EXCERPTED TEXT section start

But the most compelling items in this bay are what compelled Ruskin himself to become an art critic: the paintings of J.M.W. Turner. A defense of the renegade painter, who was widely criticized in his day but is now venerated, was central to Ruskin’s first published work, Modern Painters I (1843), and the exhibition therefore features three striking Turner landscapes, two of them featuring scenes of Venice and the third a scene of the Swiss town of Flüelen. In the watercolor Venice, The Mouth of the Grand Canal (ca. 1840), Turner paints the church of San Giorgio Maggiore in the far background as if it’s about to disappear into the clouds, at the same time suggesting the most delicate details of its carved tower. In his oil painting Venice, from the Porch of Madonna della Salute (ca. 1835, on loan from the Metropolitan Museum of Art), the masts of ships docked in the river glisten like copper, and the buildings along the banks, in shades of white and gold and pink, are both exquisitely detailed and elusive. The representation is realistic but also fantastical, with an emotional resonance that captures what it’s like to look at such a scene with your own eyes. Ruskin would champion this dynamic as a critic and implore artists to view their subjects directly and with feeling.

EXCERPTED TEXT section end
INFORMATION PROVIDED section start

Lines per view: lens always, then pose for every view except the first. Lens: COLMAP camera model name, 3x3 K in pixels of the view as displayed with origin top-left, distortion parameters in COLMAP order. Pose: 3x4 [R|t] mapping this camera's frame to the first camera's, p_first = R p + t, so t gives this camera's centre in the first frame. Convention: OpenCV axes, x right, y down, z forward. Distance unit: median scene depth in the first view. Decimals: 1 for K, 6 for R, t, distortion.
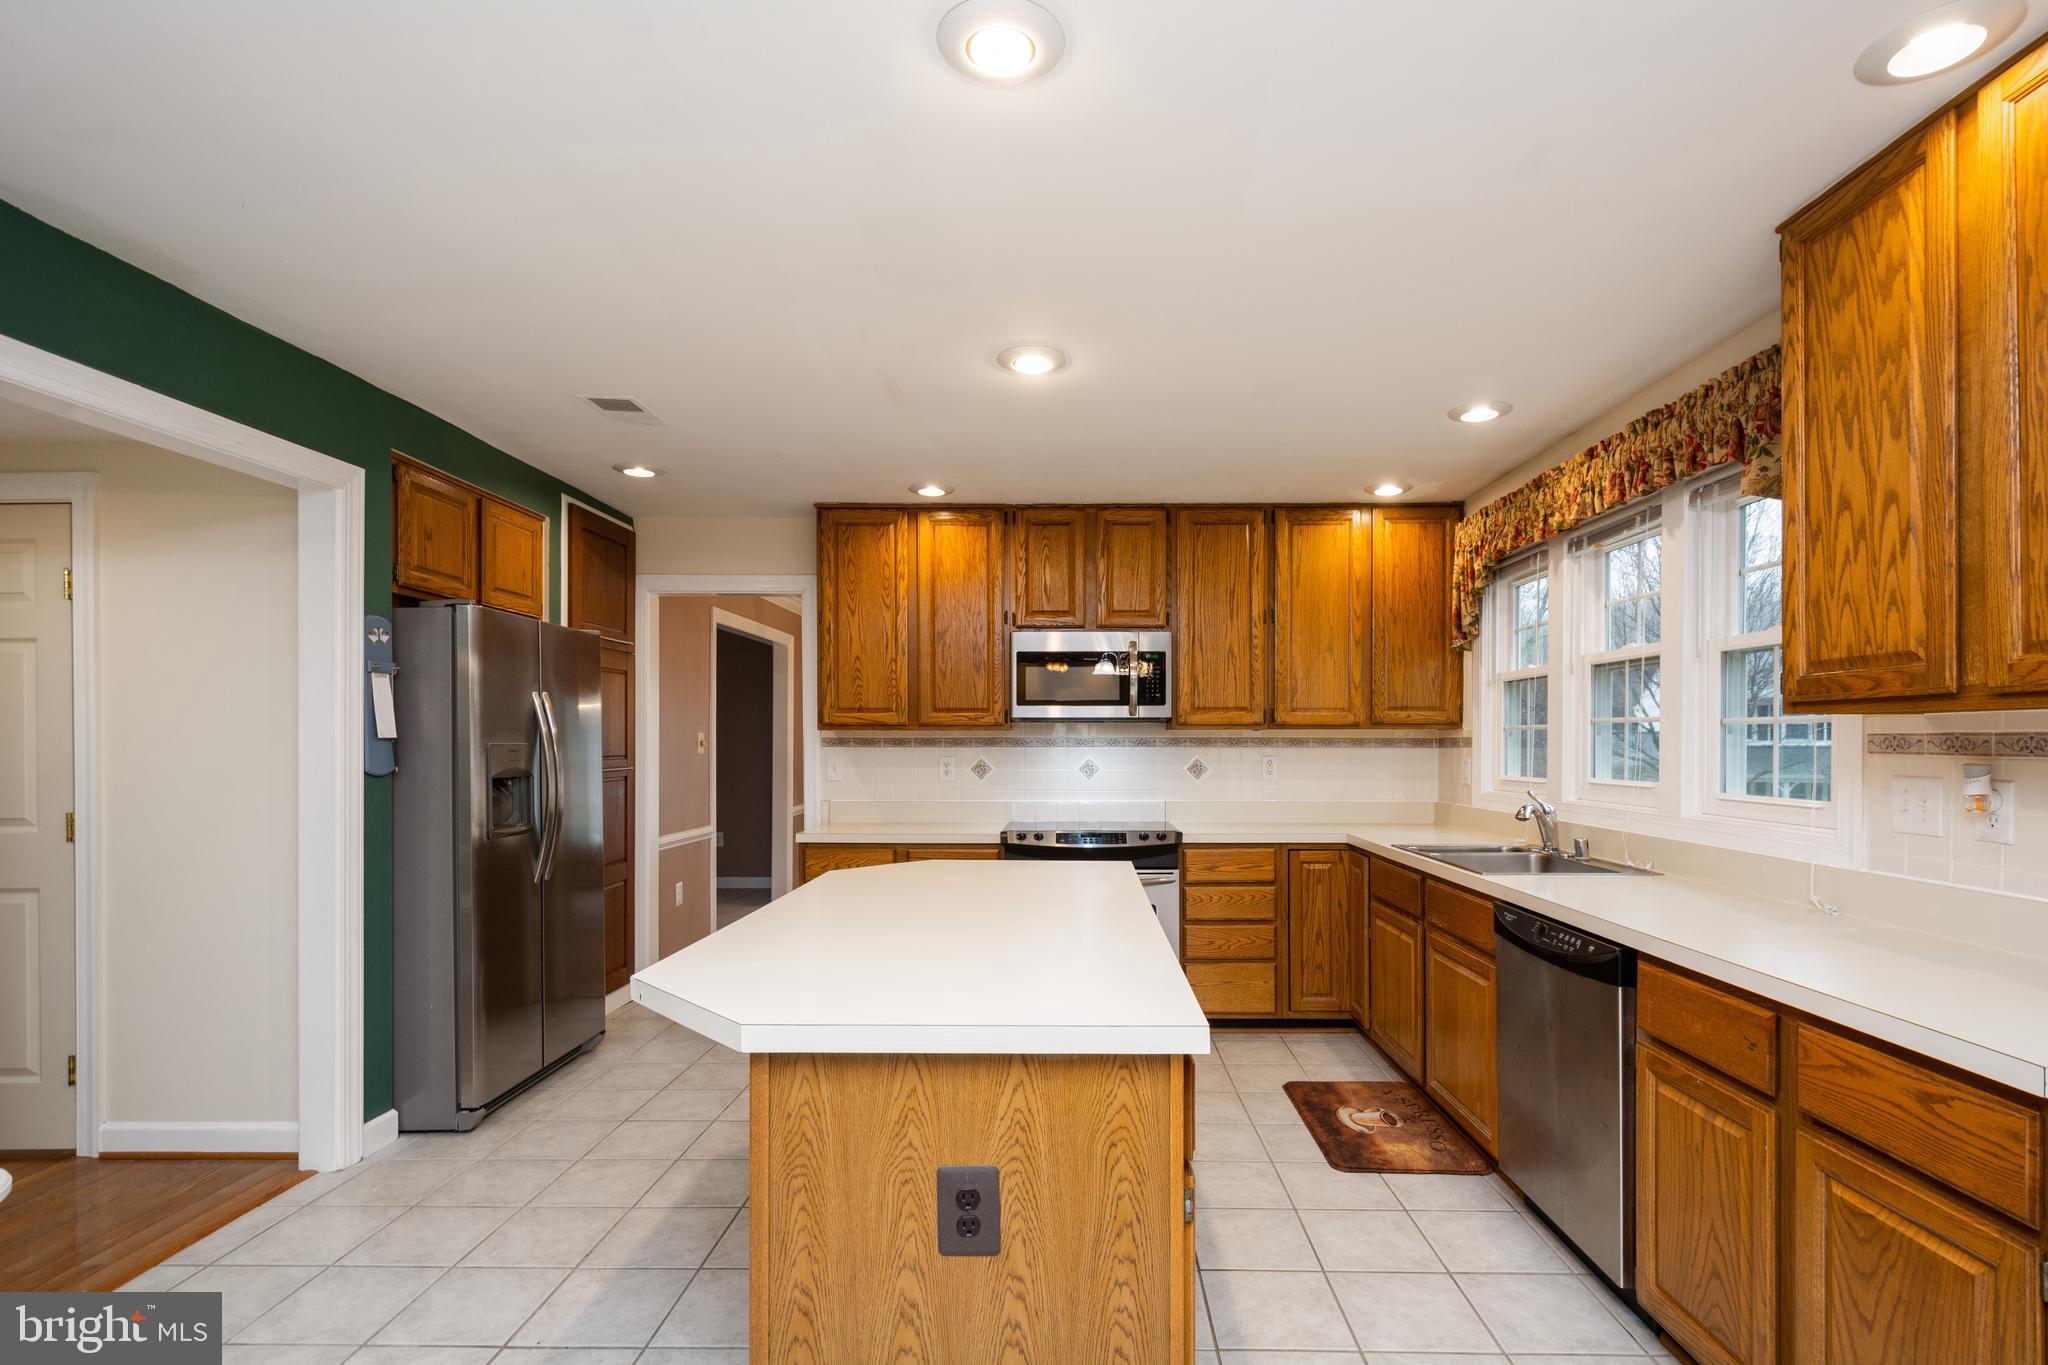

INFORMATION PROVIDED section end

- [ACTIONS TO TAKE]:
A - List every titled work, book or painting, that the passage on Ruskin and Turner names.
B - Pick up the passage on Ruskin and Turner after its final sentence and write the next part.

- [SOLVED TASKS]:
A -
- Modern Painters I
- Venice, The Mouth of the Grand Canal
- Venice, from the Porch of Madonna della Salute

B -
The exhibition’s second bay focuses on Ruskin’s observations of the natural world and his call for artists to pay attention to the smallest detail in their renderings of nature, advice that he himself attempted to follow in his own paintings and drawings—“looking at something truly from nature and not convention,” says Victoria Hepburn, a Yale doctoral candidate and co-curator of the exhibition with fellow students Tara Contractor and Judith Stapleton. As an example, Hepburn points to Ruskin’s use of purple ink to illustrate the branch of a tree in a plate from his art criticism series Modern Painters (1843-60)—not literally “true,” perhaps, but true to the visual experience of the tree. Co-curator Contractor points to a detailed watercolor by Sir Joseph Noel Paton, Study from Nature, Inveruglas (1857), in which a man has abandoned his binoculars in the mossy foreground in order to “engage with nature with his own eyes,” just as Ruskin would have it.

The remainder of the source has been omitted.